No finality for a ‘magic letter’
The Supreme Court en banc will now handle the case effectively revoking the earlier “victory” of the PAL workers belonging to the Flight Attendants and Stewards Association of the Philippines (FASAP) and opening the grim possibility of a complete reversal of the previous court rulings favorable to them.
This extraordinary move by the high court was triggered by a simple “letter” – which is not even a formal legal appeal – by Atty. Estelito Mendoza, PAL counsel and a famous (or infamous) lawyer whose clients, aside from Lucio Tan, include the late dictator Ferdinand Marcos, Danding Cojuangco, and other super rich and powerful in the country.
Mendoza, also a solicitor general and justice minister during the Marcos regime, complained in his letter that the FASAP’s case should have been handled by the tribunal’s Special Third Division and not the Second Division, which thrice upheld that PAL’s mass retrenchment in 1998 was illegal and the dismissed workers were “entitled to full back wages and reinstatement.”
The said judgment was first issued in July 2008, and reaffirmed in Oct. 2009 when the court junked the motion for reconsideration of management, and eventually last Sept. 7 when it resolved “to deny with finality” PAL’s second appeal, and declared that “no further pleadings shall be entertained.”
Remarkably, it also asserted that the “case has dragged on for so long and we are now more than duty-bound to finally put an end to the illegality that took place; otherwise, the illegally retrenched employees can rightfully claim that this court has denied them justice.”
But by a stroke of Mendoza’s “magic letter” and by flaunting a devious “technicality” issue, all the three well deliberated verdicts of the court suddenly and mysteriously became naught, the Alliance of Progressive Labor (APL) said.
Busting FASAP, ALPAP, PALEA
For this, the APL and one of its affiliates, the National Union of Workers in Hotel, Restaurant and Allied Industries (NUWHRAIN), as well as a growing number of other labor organizations, joined hands with FASAP in calling for the Supreme Court to junk its Oct. 4 resolution and to immediately implement instead the earlier rulings on the FASAP case.
The case began when PAL terminated in 1998 over 1,500 flight crews and pilots using as a pretext the then Asian financial crisis. Organized labor said that it was actually a ploy for Lucio Tan to reemploy them either as “new hires” or contractuals, who have lower wages than regular employees, and to destroy their unions, the FASAP and the Airline Pilots Association of the Philippines (ALPAP), the PAL pilots’ union.
In the same year and with similar corporate and ulterior objectives, PAL forced the ground crew union, the PAL Employees Association (PALEA), through coercive and co-optation tactics, to accept an unparalleled 10-year CBA (collective bargaining agreement) moratorium which was later further extended for two more years (1998-2010), the APL said.
The APL said that the current massive “outsourcing” program facing PALEA members is nothing but a continuation of the all-out union-busting and contractualization plans of Lucio Tan and his associates.

> [Directive 1]: For each statement about the article on the FASAP case, answer yes or no according to the article and quote the words that decide it. (a) The Second Division found that PAL's 1998 mass retrenchment was illegal. (b) Mendoza's letter was a formal legal appeal. (c) PALEA accepted a 10-year CBA moratorium that was later extended for two more years.
> [Directive 2]: Summarize the article on the FASAP case in two sentences.
> [Directive 3]: Translate this sentence from the article on the FASAP case into Spanish: "The case began when PAL terminated in 1998 over 1,500 flight crews and pilots using as a pretext the then Asian financial crisis."

> [Extracted material]:
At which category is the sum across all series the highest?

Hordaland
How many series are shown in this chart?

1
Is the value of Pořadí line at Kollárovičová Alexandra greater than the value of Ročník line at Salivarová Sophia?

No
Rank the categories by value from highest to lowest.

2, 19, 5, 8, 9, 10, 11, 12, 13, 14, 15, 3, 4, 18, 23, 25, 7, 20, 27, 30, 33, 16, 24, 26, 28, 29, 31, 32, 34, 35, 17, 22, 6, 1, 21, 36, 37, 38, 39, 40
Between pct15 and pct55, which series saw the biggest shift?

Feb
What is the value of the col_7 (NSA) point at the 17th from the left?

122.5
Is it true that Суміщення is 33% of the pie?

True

---

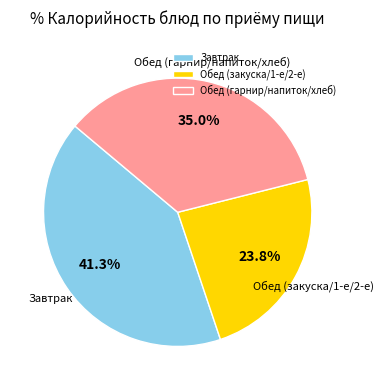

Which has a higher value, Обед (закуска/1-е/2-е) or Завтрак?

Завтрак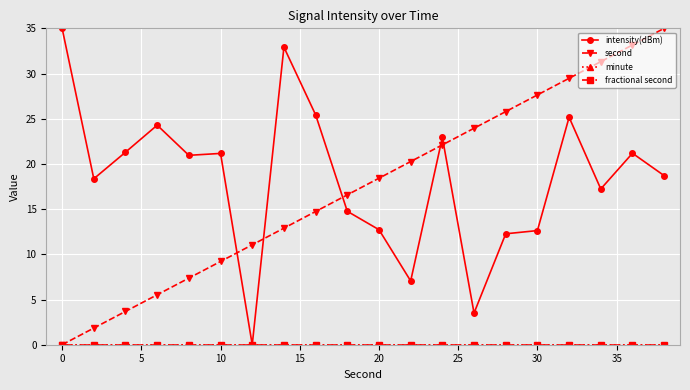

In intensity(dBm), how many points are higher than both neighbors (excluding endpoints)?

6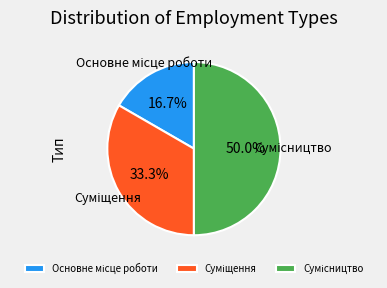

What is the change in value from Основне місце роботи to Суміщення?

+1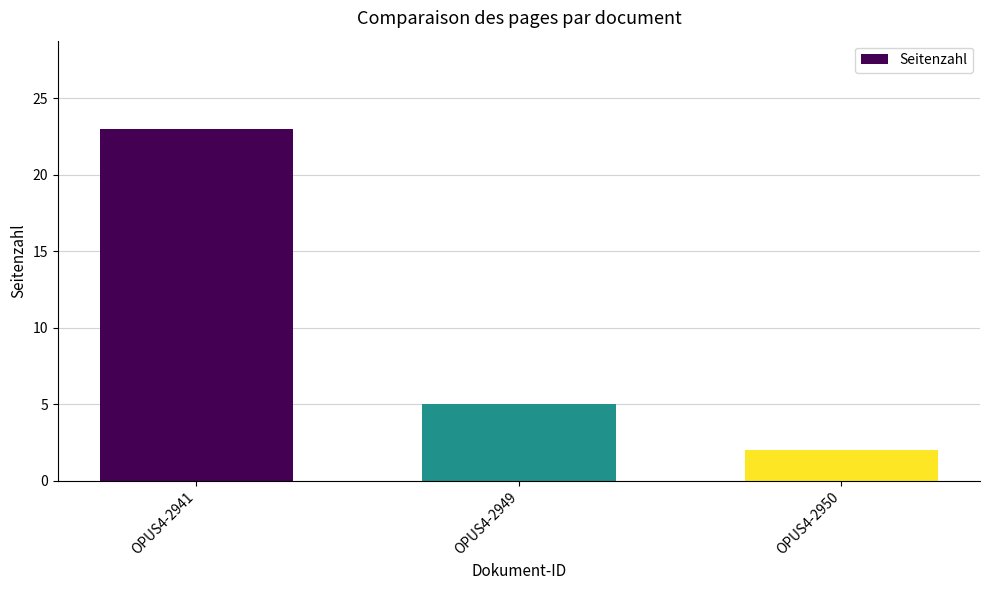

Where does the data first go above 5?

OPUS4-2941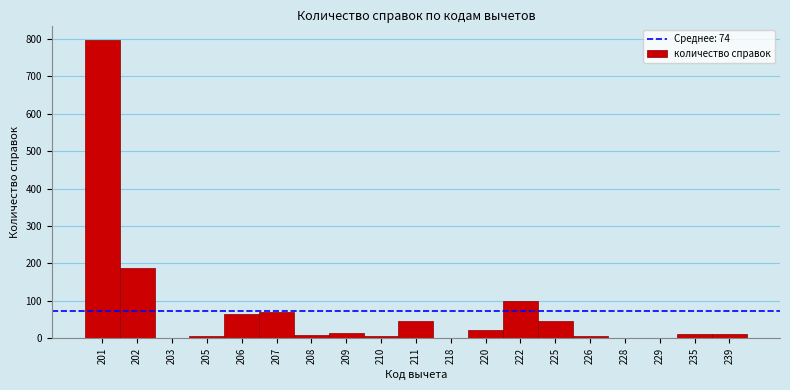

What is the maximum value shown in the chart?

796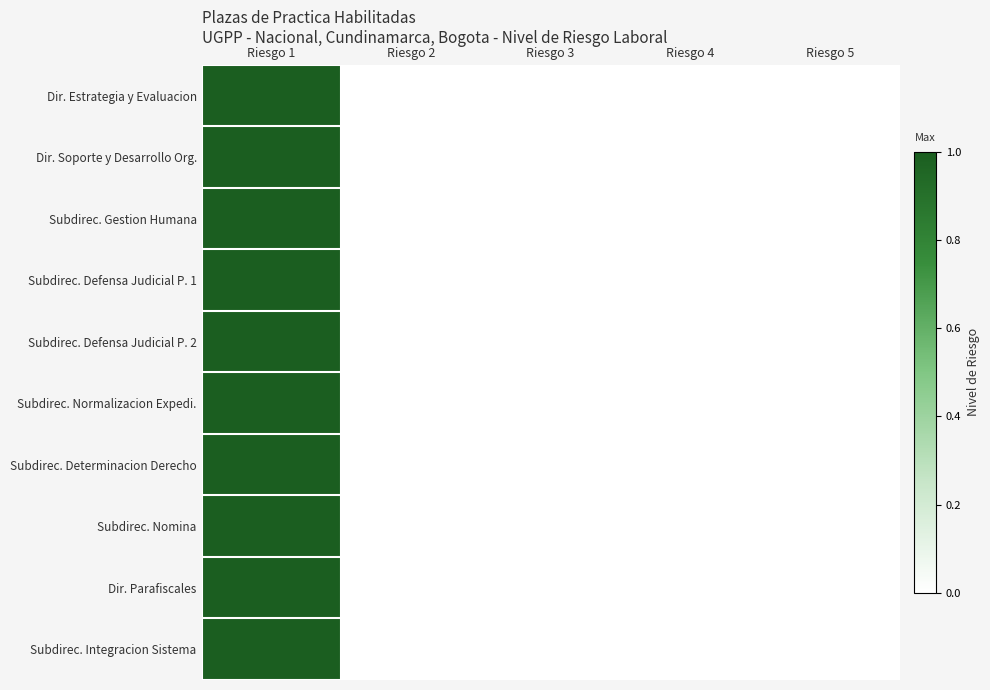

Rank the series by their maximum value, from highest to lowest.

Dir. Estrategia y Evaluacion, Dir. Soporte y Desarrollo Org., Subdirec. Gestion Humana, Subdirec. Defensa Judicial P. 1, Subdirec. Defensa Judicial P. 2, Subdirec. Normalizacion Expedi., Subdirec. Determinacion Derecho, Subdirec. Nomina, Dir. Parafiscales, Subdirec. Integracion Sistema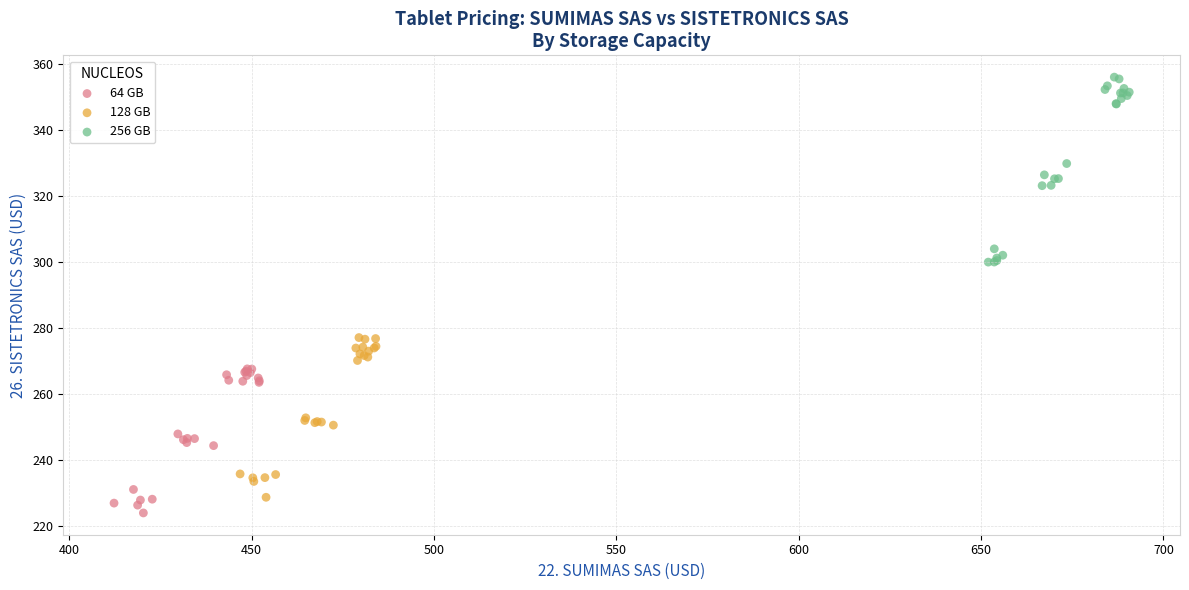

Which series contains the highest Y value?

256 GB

* * *

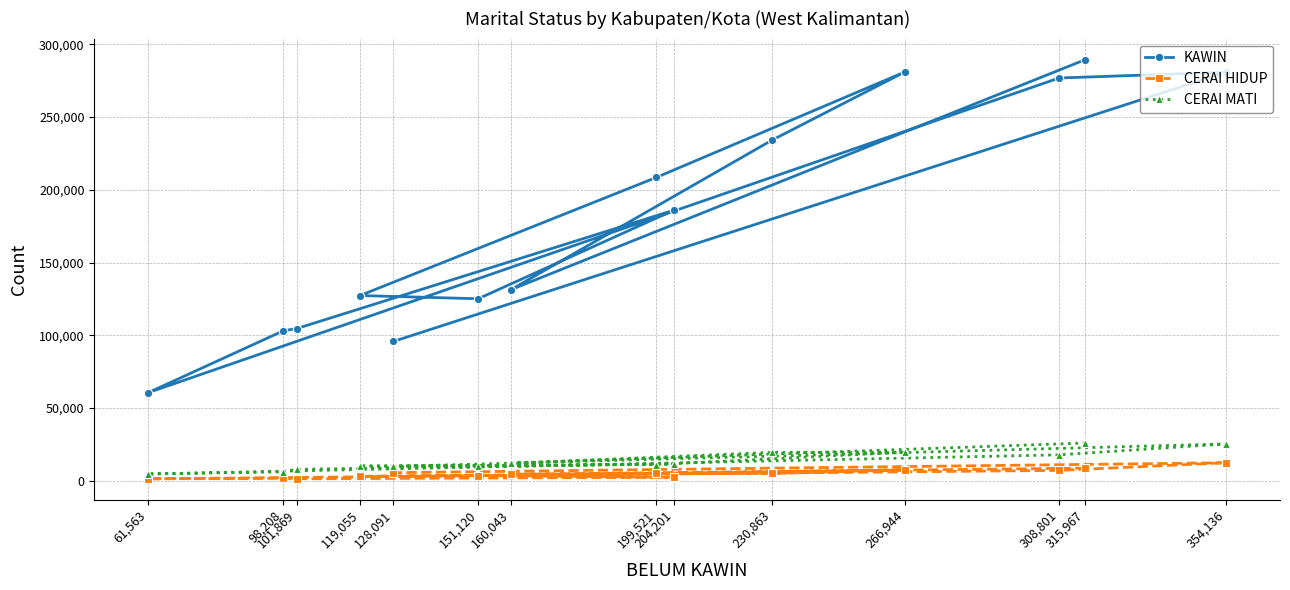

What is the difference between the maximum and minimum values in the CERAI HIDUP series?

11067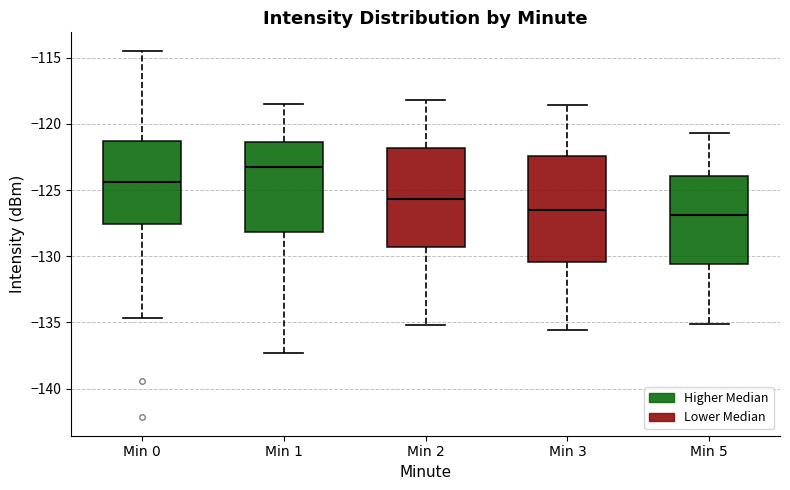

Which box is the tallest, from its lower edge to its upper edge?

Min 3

> [Written answer 1]:
(a) Yes: "which thrice upheld that PAL’s mass retrenchment in 1998 was illegal"
(b) No: "which is not even a formal legal appeal"
(c) Yes: "to accept an unparalleled 10-year CBA (collective bargaining agreement) moratorium which was later further extended for two more years"

> [Written answer 2]: The Supreme Court en banc has taken up the FASAP case after PAL counsel Estelito Mendoza sent a letter arguing that the case should have gone to the Special Third Division instead of the Second Division, which had three times ruled PAL's 1998 mass retrenchment illegal. The APL, NUWHRAIN and other labor groups have joined FASAP in urging the court to junk its Oct. 4 resolution and enforce the earlier rulings, and labor groups describe the retrenchment, the long CBA moratorium imposed on PALEA and the current outsourcing as union-busting by Lucio Tan.

> [Written answer 3]: El caso comenzó cuando PAL despidió en 1998 a más de 1500 miembros de tripulación de vuelo y pilotos, usando como pretexto la crisis financiera asiática de entonces.